Un  manifestant pro-démocratie de Hong Kong a reçu une balle dans la poitrine après qu’un policier ait ouvert le feu à balles réelles lors d’affrontements mardi, alors que la Chine célébrait le 70e anniversaire du gouvernement dirigé par les communistes à Beijing.

L’incident était la première fois qu’un manifestant se faisait tirer dessus, dans une escalade des troubles qui duraient depuis des mois et qui ont secoué la ville.

Les médias locaux ont déclaré que la prostate est dans un “état critique”.

Une vidéo de l’incident, filmée par le syndicat des étudiants de la City University et diffusée sur les médias sociaux, a montré une douzaine de manifestants en costume noir jetant des objets sur un groupe de policiers anti-émeute qui les poursuivaient. Les chaînes de télévision ont également montré des séquences de l’incident.

Dans la vidéo, un officier qui est entouré tire son revolver et le pointe vers le groupe. Il tire et un manifestant s’effondre dans la rue pendant que d’autres s’enfuient.

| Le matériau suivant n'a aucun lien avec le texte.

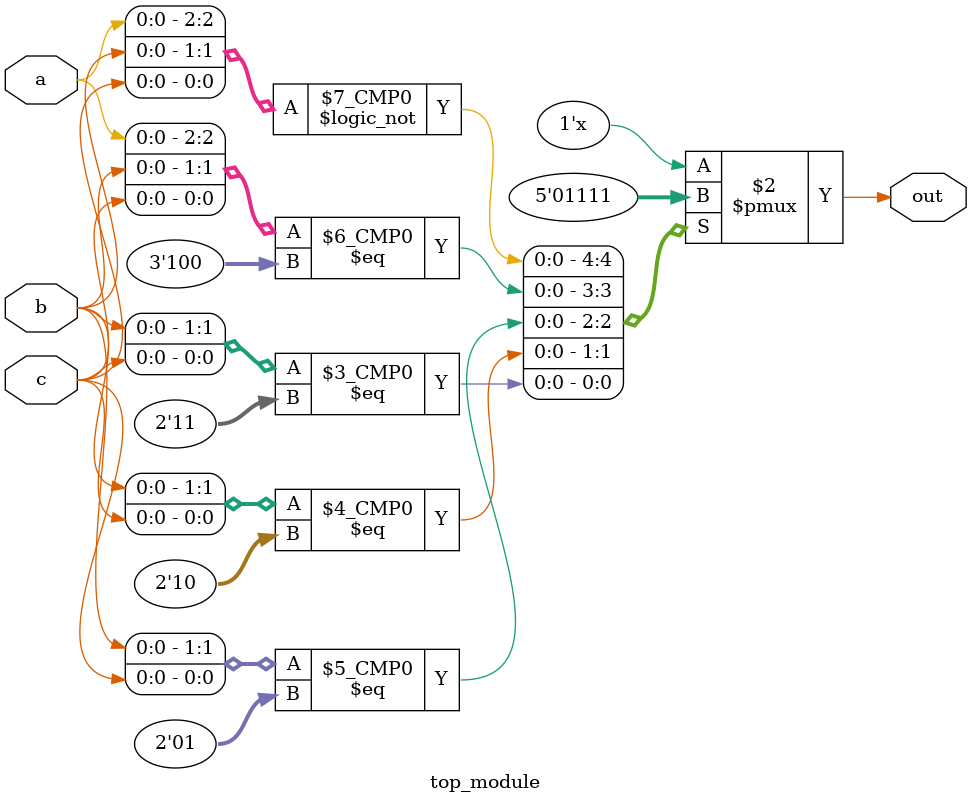
<source format=v>
module top_module(
    input a,
    input b,
    input c,
    output out  ); 

    always@(*) begin
        casex({a,b,c})
            3'b000	:	out = 1'b0;
            3'b100	:	out = 1'b1;
            3'bx01	:	out = 1'b1;
            3'bx10	:	out = 1'b1;
            3'bx11	:	out = 1'b1;
            default	:	out = 1'bx;
        endcase
    end
    
endmodule
</source>
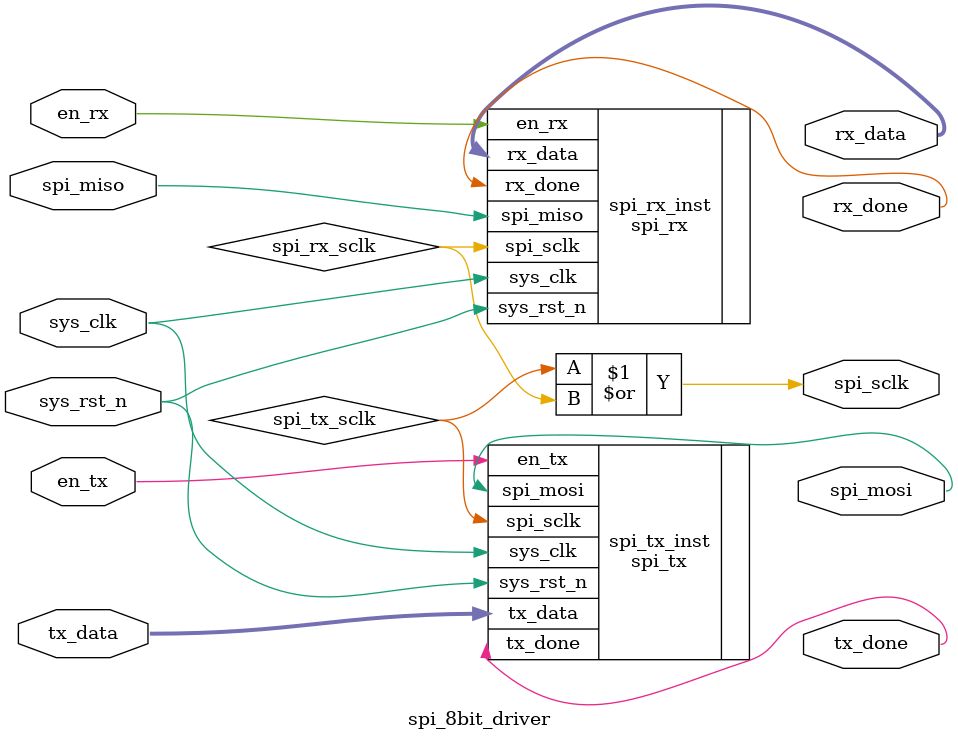
<source format=v>
module spi_8bit_driver (
    input sys_clk,
    input sys_rst_n,
    input en_tx,            // SPI_TX
    input [7:0] tx_data,
    output tx_done,
    output spi_mosi,

    input en_rx,            // SPI_RX
    input spi_miso,
    output rx_done,
    output [7:0] rx_data,
    output spi_sclk         // Used both for TX and RX
);
    wire spi_tx_sclk;
    wire spi_rx_sclk;

    spi_rx spi_rx_inst (
        .sys_clk (sys_clk),
        .sys_rst_n (sys_rst_n),
        .spi_miso (spi_miso),
        .en_rx (en_rx),
        .spi_sclk (spi_rx_sclk),
        .rx_done (rx_done),
        .rx_data (rx_data)
    );

    spi_tx spi_tx_inst (
        .sys_clk (sys_clk),
        .sys_rst_n (sys_rst_n),
        .en_tx (en_tx),
        .tx_data (tx_data),
        .tx_done (tx_done),
        .spi_sclk (spi_tx_sclk),
        .spi_mosi (spi_mosi)
    );

    assign spi_sclk = spi_tx_sclk | spi_rx_sclk;
endmodule
</source>
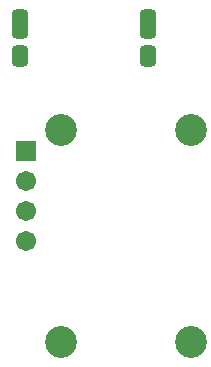
<source format=gbs>
G04 Layer_Color=16711935*
%FSLAX24Y24*%
%MOIN*%
G70*
G01*
G75*
G04:AMPARAMS|DCode=45|XSize=55.2mil|YSize=71mil|CornerRadius=15.8mil|HoleSize=0mil|Usage=FLASHONLY|Rotation=0.000|XOffset=0mil|YOffset=0mil|HoleType=Round|Shape=RoundedRectangle|*
%AMROUNDEDRECTD45*
21,1,0.0552,0.0394,0,0,0.0*
21,1,0.0236,0.0710,0,0,0.0*
1,1,0.0316,0.0118,-0.0197*
1,1,0.0316,-0.0118,-0.0197*
1,1,0.0316,-0.0118,0.0197*
1,1,0.0316,0.0118,0.0197*
%
%ADD45ROUNDEDRECTD45*%
G04:AMPARAMS|DCode=46|XSize=55.2mil|YSize=98.6mil|CornerRadius=15.8mil|HoleSize=0mil|Usage=FLASHONLY|Rotation=0.000|XOffset=0mil|YOffset=0mil|HoleType=Round|Shape=RoundedRectangle|*
%AMROUNDEDRECTD46*
21,1,0.0552,0.0669,0,0,0.0*
21,1,0.0236,0.0986,0,0,0.0*
1,1,0.0316,0.0118,-0.0335*
1,1,0.0316,-0.0118,-0.0335*
1,1,0.0316,-0.0118,0.0335*
1,1,0.0316,0.0118,0.0335*
%
%ADD46ROUNDEDRECTD46*%
%ADD47C,0.0671*%
%ADD48R,0.0671X0.0671*%
%ADD49C,0.1064*%
D45*
X4843Y10280D02*
D03*
X571D02*
D03*
D46*
Y11323D02*
D03*
X4843D02*
D03*
D47*
X770Y4090D02*
D03*
Y5090D02*
D03*
Y6090D02*
D03*
D48*
Y7090D02*
D03*
D49*
X1919Y720D02*
D03*
X1919Y7810D02*
D03*
X6250D02*
D03*
Y720D02*
D03*
M02*

</source>
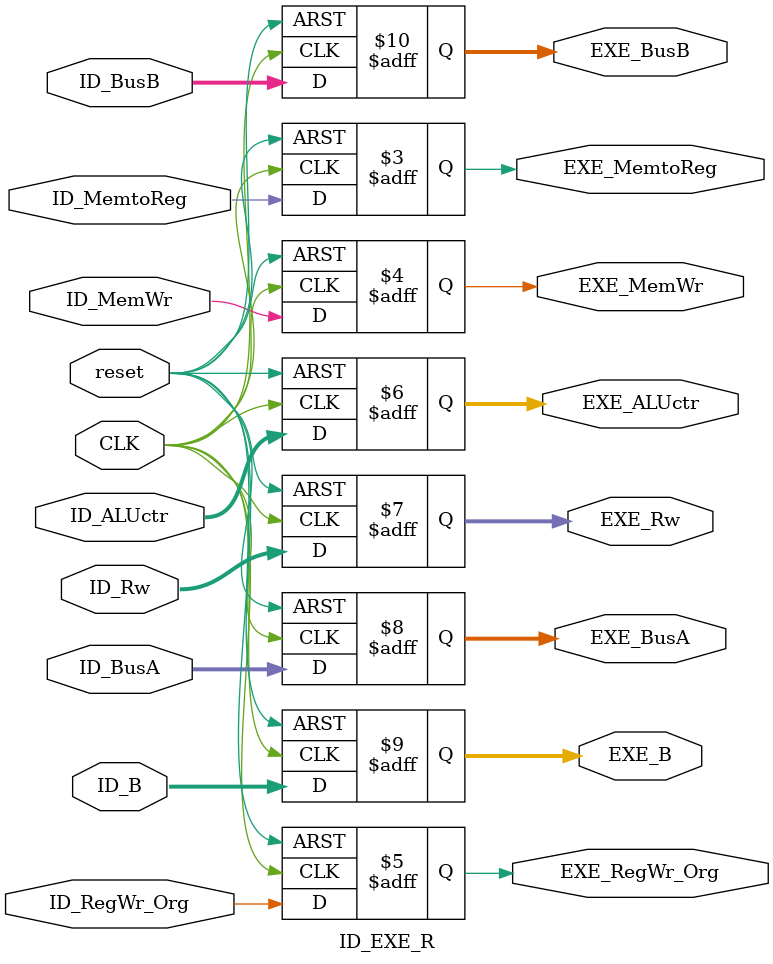
<source format=v>
`timescale 1ns / 1ps
module ID_EXE_R(
	ID_MemtoReg, ID_MemWr, ID_ALUctr, ID_RegWr_Org, ID_Rw, ID_BusA, ID_B, ID_BusB,
	EXE_MemtoReg, EXE_MemWr, EXE_ALUctr, EXE_RegWr_Org, EXE_Rw, EXE_BusA, EXE_B, EXE_BusB, 
	CLK, reset
    );
input CLK, reset;
input ID_MemtoReg, ID_MemWr, ID_RegWr_Org;
input [2:0] ID_ALUctr;
input [4:0] ID_Rw;
input [31:0] ID_BusA, ID_B, ID_BusB;
output EXE_MemtoReg, EXE_MemWr, EXE_RegWr_Org;
output [2:0] EXE_ALUctr;
output [4:0] EXE_Rw;
output [31:0] EXE_BusA, EXE_B, EXE_BusB;
reg EXE_MemtoReg, EXE_MemWr, EXE_RegWr_Org;
reg [2:0] EXE_ALUctr;
reg [4:0] EXE_Rw;
reg [31:0] EXE_BusA, EXE_B, EXE_BusB;
always @ (negedge reset or posedge CLK)
	if (reset == 0)
	begin
		EXE_MemtoReg <= 0; 
		EXE_MemWr <= 0;  
		EXE_ALUctr <= 0;  
		EXE_RegWr_Org <= 0; 
		EXE_Rw <= 0;
		EXE_BusA <= 0; 
		EXE_B <= 0; 
		EXE_BusB <= 0;
	end
	else
	begin
		EXE_MemtoReg <= ID_MemtoReg; 
		EXE_MemWr <= ID_MemWr;  
		EXE_ALUctr <= ID_ALUctr;  
		EXE_RegWr_Org <= ID_RegWr_Org; 
		EXE_Rw <= ID_Rw;
		EXE_BusA <= ID_BusA; 
		EXE_B <= ID_B; 
		EXE_BusB <= ID_BusB;
	end
endmodule

</source>
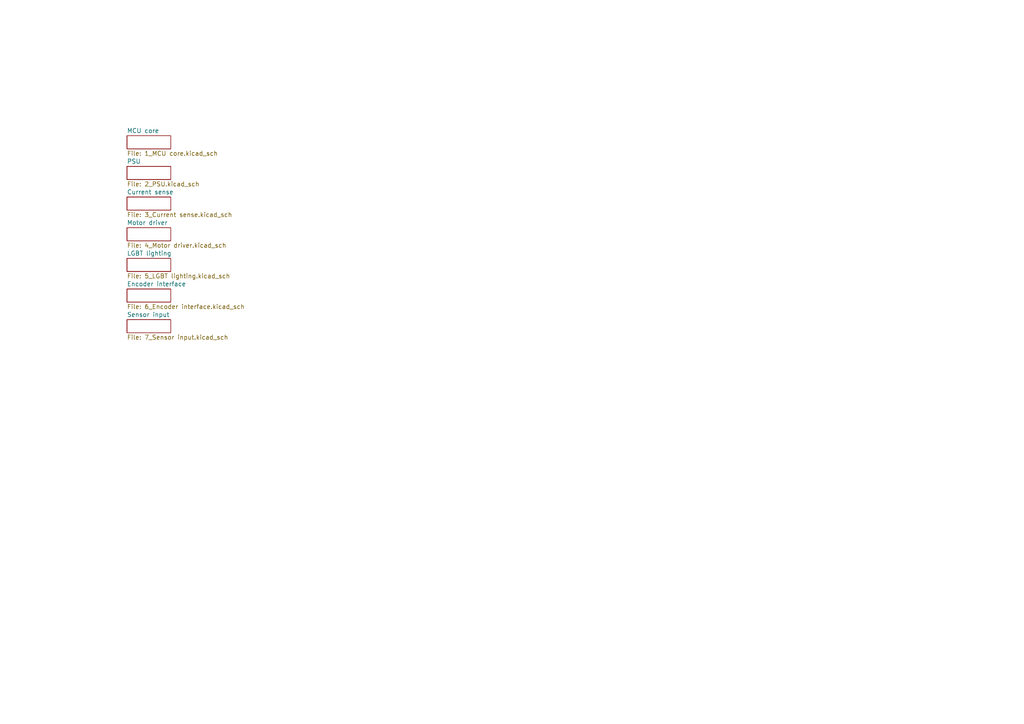
<source format=kicad_sch>
(kicad_sch
	(version 20231120)
	(generator "eeschema")
	(generator_version "8.0")
	(uuid "76a20473-53d0-433c-9f05-17cd0a98178a")
	(paper "A4")
	(lib_symbols)
	(sheet
		(at 36.83 66.04)
		(size 12.7 3.81)
		(fields_autoplaced yes)
		(stroke
			(width 0)
			(type solid)
		)
		(fill
			(color 0 0 0 0.0000)
		)
		(uuid "0069e570-555f-4d69-a82e-b37781b288d4")
		(property "Sheetname" "Motor driver"
			(at 36.83 65.3284 0)
			(effects
				(font
					(size 1.27 1.27)
				)
				(justify left bottom)
			)
		)
		(property "Sheetfile" "4_Motor driver.kicad_sch"
			(at 36.83 70.4346 0)
			(effects
				(font
					(size 1.27 1.27)
				)
				(justify left top)
			)
		)
		(instances
			(project "LineFollower_V2"
				(path "/76a20473-53d0-433c-9f05-17cd0a98178a"
					(page "6")
				)
			)
		)
	)
	(sheet
		(at 36.83 39.37)
		(size 12.7 3.81)
		(fields_autoplaced yes)
		(stroke
			(width 0)
			(type solid)
		)
		(fill
			(color 0 0 0 0.0000)
		)
		(uuid "444a6e75-a2b2-4736-b83b-a01220cf2ff7")
		(property "Sheetname" "MCU core"
			(at 36.83 38.6584 0)
			(effects
				(font
					(size 1.27 1.27)
				)
				(justify left bottom)
			)
		)
		(property "Sheetfile" "1_MCU core.kicad_sch"
			(at 36.83 43.7646 0)
			(effects
				(font
					(size 1.27 1.27)
				)
				(justify left top)
			)
		)
		(instances
			(project "LineFollower_V2"
				(path "/76a20473-53d0-433c-9f05-17cd0a98178a"
					(page "5")
				)
			)
		)
	)
	(sheet
		(at 36.83 83.82)
		(size 12.7 3.81)
		(fields_autoplaced yes)
		(stroke
			(width 0)
			(type solid)
		)
		(fill
			(color 0 0 0 0.0000)
		)
		(uuid "45b85fc2-d9ca-4197-a5b8-52639f0b89e3")
		(property "Sheetname" "Encoder interface"
			(at 36.83 83.1084 0)
			(effects
				(font
					(size 1.27 1.27)
				)
				(justify left bottom)
			)
		)
		(property "Sheetfile" "6_Encoder interface.kicad_sch"
			(at 36.83 88.2146 0)
			(effects
				(font
					(size 1.27 1.27)
				)
				(justify left top)
			)
		)
		(instances
			(project "LineFollower_V2"
				(path "/76a20473-53d0-433c-9f05-17cd0a98178a"
					(page "3")
				)
			)
		)
	)
	(sheet
		(at 36.83 48.26)
		(size 12.7 3.81)
		(fields_autoplaced yes)
		(stroke
			(width 0)
			(type solid)
		)
		(fill
			(color 0 0 0 0.0000)
		)
		(uuid "5d9dbd08-e291-4910-b472-c97ee13cd6ca")
		(property "Sheetname" "PSU"
			(at 36.83 47.5484 0)
			(effects
				(font
					(size 1.27 1.27)
				)
				(justify left bottom)
			)
		)
		(property "Sheetfile" "2_PSU.kicad_sch"
			(at 36.83 52.6546 0)
			(effects
				(font
					(size 1.27 1.27)
				)
				(justify left top)
			)
		)
		(instances
			(project "LineFollower_V2"
				(path "/76a20473-53d0-433c-9f05-17cd0a98178a"
					(page "7")
				)
			)
		)
	)
	(sheet
		(at 36.83 92.71)
		(size 12.7 3.81)
		(fields_autoplaced yes)
		(stroke
			(width 0)
			(type solid)
		)
		(fill
			(color 0 0 0 0.0000)
		)
		(uuid "923cc6d5-dd44-43d7-8542-ae4854215bdd")
		(property "Sheetname" "Sensor input"
			(at 36.83 91.9984 0)
			(effects
				(font
					(size 1.27 1.27)
				)
				(justify left bottom)
			)
		)
		(property "Sheetfile" "7_Sensor input.kicad_sch"
			(at 36.83 97.1046 0)
			(effects
				(font
					(size 1.27 1.27)
				)
				(justify left top)
			)
		)
		(instances
			(project "LineFollower_V2"
				(path "/76a20473-53d0-433c-9f05-17cd0a98178a"
					(page "8")
				)
			)
		)
	)
	(sheet
		(at 36.83 74.93)
		(size 12.7 3.81)
		(fields_autoplaced yes)
		(stroke
			(width 0)
			(type solid)
		)
		(fill
			(color 0 0 0 0.0000)
		)
		(uuid "9e2c9acb-58c5-4f2d-bb43-b71d41a26d17")
		(property "Sheetname" "LGBT lighting"
			(at 36.83 74.2184 0)
			(effects
				(font
					(size 1.27 1.27)
				)
				(justify left bottom)
			)
		)
		(property "Sheetfile" "5_LGBT lighting.kicad_sch"
			(at 36.83 79.3246 0)
			(effects
				(font
					(size 1.27 1.27)
				)
				(justify left top)
			)
		)
		(instances
			(project "LineFollower_V2"
				(path "/76a20473-53d0-433c-9f05-17cd0a98178a"
					(page "4")
				)
			)
		)
	)
	(sheet
		(at 36.83 57.15)
		(size 12.7 3.81)
		(fields_autoplaced yes)
		(stroke
			(width 0)
			(type solid)
		)
		(fill
			(color 0 0 0 0.0000)
		)
		(uuid "a67c8b50-6560-4166-a828-2acb035ab400")
		(property "Sheetname" "Current sense"
			(at 36.83 56.4384 0)
			(effects
				(font
					(size 1.27 1.27)
				)
				(justify left bottom)
			)
		)
		(property "Sheetfile" "3_Current sense.kicad_sch"
			(at 36.83 61.5446 0)
			(effects
				(font
					(size 1.27 1.27)
				)
				(justify left top)
			)
		)
		(instances
			(project "LineFollower_V2"
				(path "/76a20473-53d0-433c-9f05-17cd0a98178a"
					(page "2")
				)
			)
		)
	)
	(sheet_instances
		(path "/"
			(page "1")
		)
	)
)

</source>
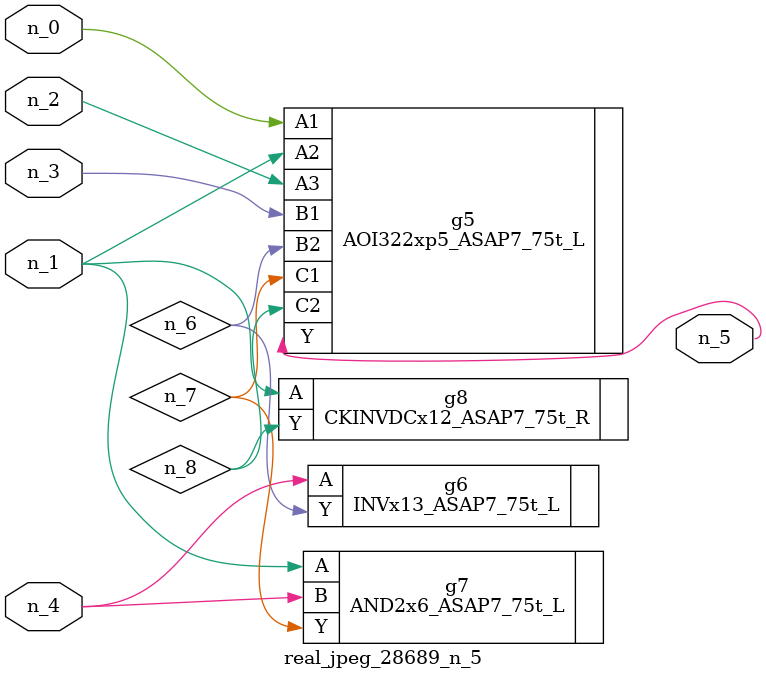
<source format=v>
module real_jpeg_28689_n_5 (n_4, n_0, n_1, n_2, n_3, n_5);

input n_4;
input n_0;
input n_1;
input n_2;
input n_3;

output n_5;

wire n_8;
wire n_6;
wire n_7;

AOI322xp5_ASAP7_75t_L g5 ( 
.A1(n_0),
.A2(n_1),
.A3(n_2),
.B1(n_3),
.B2(n_6),
.C1(n_7),
.C2(n_8),
.Y(n_5)
);

AND2x6_ASAP7_75t_L g7 ( 
.A(n_1),
.B(n_4),
.Y(n_7)
);

CKINVDCx12_ASAP7_75t_R g8 ( 
.A(n_1),
.Y(n_8)
);

INVx13_ASAP7_75t_L g6 ( 
.A(n_4),
.Y(n_6)
);


endmodule
</source>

Au cours de la journée, les manifestants ont peint des slogans peints à la bombe visant le gouvernement, tels que “Topple the Commies” et “La Chine communiste, allez au diable”, avant que des batailles de rue ne se produisent dans plusieurs quartiers de la ville, notamment près du siège du gouvernement. .

La police anti-émeute a repoussé les foules de manifestants avec des bombes lacrymogènes, une odeur piquante. Une poignée de manifestants a riposté avec des cocktails Molotov, mais la plupart se sont blottis derrière un bouclier en mosaïque de parapluies pour une légitime défense non violente.

Dans un quartier éloigné du centre-ville, la police a tiré au moins une autre personne dans les airs.

Au cours des 16 dernières semaines, Hong Kong a été en proie à des manifestations antigouvernementales , déclenchées par un projet de loi autorisant l’extradition de personnes accusées vers le continent pour y être jugées, qui s’est depuis transformé en un mouvement plus large en faveur de la démocratie.

Les manifestants demandent également une enquête indépendante sur les brutalités policières présumées pour réprimer les manifestations, une amnistie générale pour toutes les personnes accusées d’avoir participé à des manifestations et un retrait des déclarations de la police selon lesquelles les manifestants seraient coupables d’émeutes – une accusation lourde de prison phrase.

Les manifestants veulent également pouvoir élire le plus haut dirigeant de Hong Kong et tous ses législateurs.

“Ne pas se sentir chinois”

Ancienne colonie britannique, Hong Kong a été rapatriée en Chine en 1997 dans le cadre du principe «un pays, deux systèmes», qui garantissait les droits et libertés des Hongkongais largement absents de la Chine continentale.

Toutefois, selon les critiques, Pékin s’immisce de plus en plus dans le territoire et des ressentiments ont fait surface.

Mardi, dans certains quartiers, des manifestants ont dispersé des offres de papier destinées aux défunts devant des entreprises gérées par le gouvernement chinois, telles que China Travel Services.

Au cours des 10 dernières années, le nombre de Hongkongais fiers d’être Chinois a considérablement diminué, selon une enquête réalisée en juin par le programme d’opinion publique de l’Université de Hong Kong.

L’enquête a révélé un nombre record de répondants se décrivant comme des Hongkongais et un nombre record de personnes s’identifiant comme citoyens chinois.

Parmi les moins de 30 ans, le pourcentage de répondants s’identifiant comme Chinois est à un chiffre.